RECORDS:
****************
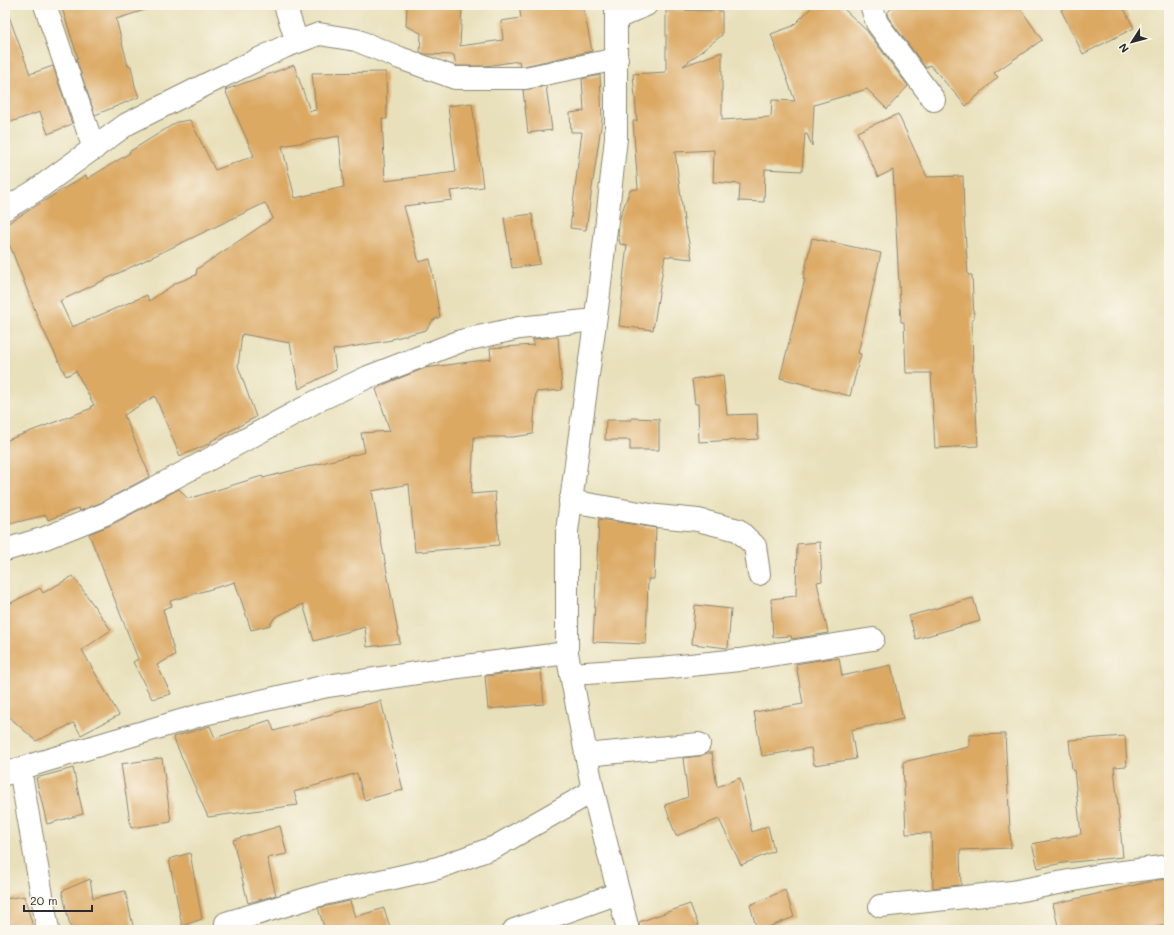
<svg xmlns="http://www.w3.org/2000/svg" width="1174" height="935" font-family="Mali,sans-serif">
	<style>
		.building { fill: #dca963; fill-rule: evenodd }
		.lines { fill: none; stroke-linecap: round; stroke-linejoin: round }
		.minor-casing { stroke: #8a8672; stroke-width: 24 }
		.minor { stroke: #fff; stroke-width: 22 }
	</style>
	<rect width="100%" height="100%" fill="#fbf7ec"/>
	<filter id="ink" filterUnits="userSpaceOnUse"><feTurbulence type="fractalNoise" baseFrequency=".025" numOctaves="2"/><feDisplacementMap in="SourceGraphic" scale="8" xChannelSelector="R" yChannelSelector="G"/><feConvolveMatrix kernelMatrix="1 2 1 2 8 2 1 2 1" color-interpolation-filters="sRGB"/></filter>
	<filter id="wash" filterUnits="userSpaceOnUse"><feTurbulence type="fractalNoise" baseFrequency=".012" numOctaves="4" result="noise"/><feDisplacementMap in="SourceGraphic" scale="16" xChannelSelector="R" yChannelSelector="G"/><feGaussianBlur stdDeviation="0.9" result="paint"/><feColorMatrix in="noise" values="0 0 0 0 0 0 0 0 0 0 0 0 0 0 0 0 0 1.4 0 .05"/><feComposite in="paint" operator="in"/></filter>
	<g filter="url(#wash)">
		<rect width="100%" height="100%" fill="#e8e0ba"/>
		<g id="blocks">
			<g class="building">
				<polygon points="61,5 148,5 148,9 116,19 128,66 131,66 135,86 139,97 95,115 76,59 78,58"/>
				<polygon points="407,5 462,5 460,46 503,40 501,21 521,18 519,5 583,5 592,51 524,66 520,66 519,61 485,66 457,66 456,65 454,55 424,54 420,52 421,33 406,26"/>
				<polygon points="814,5 840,5 867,31 908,86 887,109 867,89 814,105 812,146 807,134 805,134 802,171 765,169 764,202 739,201 740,184 713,182 714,150 675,152 685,228 686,228 692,259 665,256 653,330 619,326 623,288 622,288 627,245 620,244 618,234 620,217 630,190 638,189 633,121 637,121 633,74 666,72 666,10 722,11 722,35 683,66 722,52 722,120 771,117 772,100 795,101 771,34 793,26"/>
				<polygon points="895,5 1018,5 1042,40 994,73 998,77 966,106 930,65 926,68 888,17 887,13"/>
				<polygon points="1070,5 1122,5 1134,28 1083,54 1061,10"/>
				<polygon points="5,11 7,11 30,74 53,66 72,124 48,134 40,112 5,124"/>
				<path d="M294,65l16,46 6,-1 -4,-37 74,-1 1,47h-5l3,62 71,-9 -8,-66 24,-3 11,84 -33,4 2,9 -48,6 15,56 11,-3 10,58 -7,3 -7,10 -34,9v1l-59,10 3,20 -37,19 -9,-46 -48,-9 -4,32 18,51 -45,24v2l-31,13 -25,-60 -31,19 26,61 -50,27 -20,8 -1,-3 -31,12 -2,-5 -41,10v-84l87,-33 -1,-2 3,-1 -18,-34 -10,5 -26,-53 -35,-90v-8l81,-50 1,4 43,-26 -1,-1 48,-30 13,-2 25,50 39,-14 -29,-66zM339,136l5,51 -49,11 -13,-52zM265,203l8,15 -76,51 -1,6 -20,8 -27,18 -2,-6 -75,32 -12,-26z"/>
				<polygon points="600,75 602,119 586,230 570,228 582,132 571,132 570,113 584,111 582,79"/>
				<polygon points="546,86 552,130 528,133 523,90"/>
				<polygon points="898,114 927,177 963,176 964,217 968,275 972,275 974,318 972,319 973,377 974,377 978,446 935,448 931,373 906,373 904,322 901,322 893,170 878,177 857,132"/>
				<polygon points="532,214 540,264 512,268 504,218"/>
				<polygon points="812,238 881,253 858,353 861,354 850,396 780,378 805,279 803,279"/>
				<polygon points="558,337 562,390 536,392 533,434 513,437 474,437 471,494 495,492 499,545 415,552 409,484 372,491 400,643 367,647 365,627 314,641 303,604 275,617 270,625 251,630 235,582 170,601 172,606 163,609 175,655 157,665 171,694 152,699 133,662 138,659 89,534 111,525 179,489 188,499 262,476 263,478 365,452 361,433 390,431 376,389 385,384 425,368 491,359 490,348 534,345 533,339"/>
				<polygon points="723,375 727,415 757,414 758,439 699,442 698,404 695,404 692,379"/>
				<polygon points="631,418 659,419 659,450 630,450 630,440 605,440 606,420 631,420"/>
				<polygon points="599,519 656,528 654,579 648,579 646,644 593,642"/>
				<polygon points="820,542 822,581 817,582 828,633 792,639 791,636 773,637 771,599 796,596 797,544"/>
				<polygon points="73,576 111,630 82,650 119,715 81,735 74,723 36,741 5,713 5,606 40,588 43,593"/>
				<polygon points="973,598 980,621 916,639 909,616"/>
				<polygon points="695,605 731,609 728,648 692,644"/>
				<polygon points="833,658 834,659 839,658 842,676 891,665 903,719 851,730 856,759 814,765 811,748 762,756 754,712 803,704 796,664"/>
				<polygon points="541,669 544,704 488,709 485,676"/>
				<polygon points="381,701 403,790 364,800 357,773 294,792 298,805 208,817 173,737 210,726 215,738 270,720 274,731 348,709"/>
				<polygon points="1005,734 1011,848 960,850 961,885 933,888 931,833 906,834 903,762 969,747 969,735"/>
				<polygon points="1125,736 1127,766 1114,767 1123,857 1063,863 1038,868 1032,844 1081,834 1074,770 1072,770 1069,740"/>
				<polygon points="707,753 712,753 717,787 740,778 752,832 768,826 774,851 741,865 719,819 676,836 665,805 688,797 683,758 700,756"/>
				<polygon points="162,758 171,822 131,828 121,764"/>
				<polygon points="73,768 83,814 47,824 36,778"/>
				<polygon points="280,826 287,854 267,858 276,895 248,903 233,840"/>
				<polygon points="190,853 202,919 182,926 169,859"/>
				<polygon points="90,879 93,898 125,891 134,930 71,930 62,891"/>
				<polygon points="1169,879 1169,924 1142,930 1059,930 1053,904 1157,880"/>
				<polygon points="785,890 794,917 761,930 757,930 750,905"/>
				<polygon points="24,896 34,930 5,930 5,899"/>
				<polygon points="350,901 355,917 384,908 391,930 325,930 318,908"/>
				<polygon points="690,904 700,930 640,930 639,922"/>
			</g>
		</g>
	</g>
	<g filter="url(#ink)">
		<use href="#blocks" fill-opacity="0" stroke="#8a8672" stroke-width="1"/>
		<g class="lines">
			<defs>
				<g id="minor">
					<polyline points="45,5 94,149"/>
					<polyline points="285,5 297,42"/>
					<polyline points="616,5 616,138 599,293 567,531 567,653 593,791 628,930"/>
					<polyline points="871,5 877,23 934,100"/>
					<polyline points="617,18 646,5"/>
					<polyline points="5,209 35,191 127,124 211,82 284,47 319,34 356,40 400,58 455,78 525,78 617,59"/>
					<polyline points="570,501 657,516 698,520 738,530 755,546 759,574"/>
					<polyline points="5,550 45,538 105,514 204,462 317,401 368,377 461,341 519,328 595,320"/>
					<polyline points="571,674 661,668 739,660 873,639"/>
					<polyline points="586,755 699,744"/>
					<polyline points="20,769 48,930"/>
					<polyline points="5,774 38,763 204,714 327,686 458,667 567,653"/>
					<polyline points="880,906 1012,892 1100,875 1169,866"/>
					<polyline points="226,923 323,894 438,868 495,847 593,791"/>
					<polyline points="514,930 619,893"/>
				</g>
			</defs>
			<use href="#minor" class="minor-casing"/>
			<use href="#minor" class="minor"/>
		</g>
	</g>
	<rect width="1174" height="935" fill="none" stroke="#fbf7ec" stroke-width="20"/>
	<g transform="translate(1132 42) rotate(234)" stroke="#fbf7ec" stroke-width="3" paint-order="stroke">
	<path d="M0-3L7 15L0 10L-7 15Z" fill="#2b2b2b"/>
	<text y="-6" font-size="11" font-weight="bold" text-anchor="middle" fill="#2b2b2b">N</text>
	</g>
	<path d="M24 905v6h68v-6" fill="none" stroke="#2b2b2b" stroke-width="2"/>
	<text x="30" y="905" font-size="12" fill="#2b2b2b" stroke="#fbf7ec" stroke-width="3" paint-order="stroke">20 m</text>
</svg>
****************
WORK TO COMPLETE: The answer should consist only of the number of lines above in which "userSpaceOnUse" appears.

YOUR SOLUTION: 2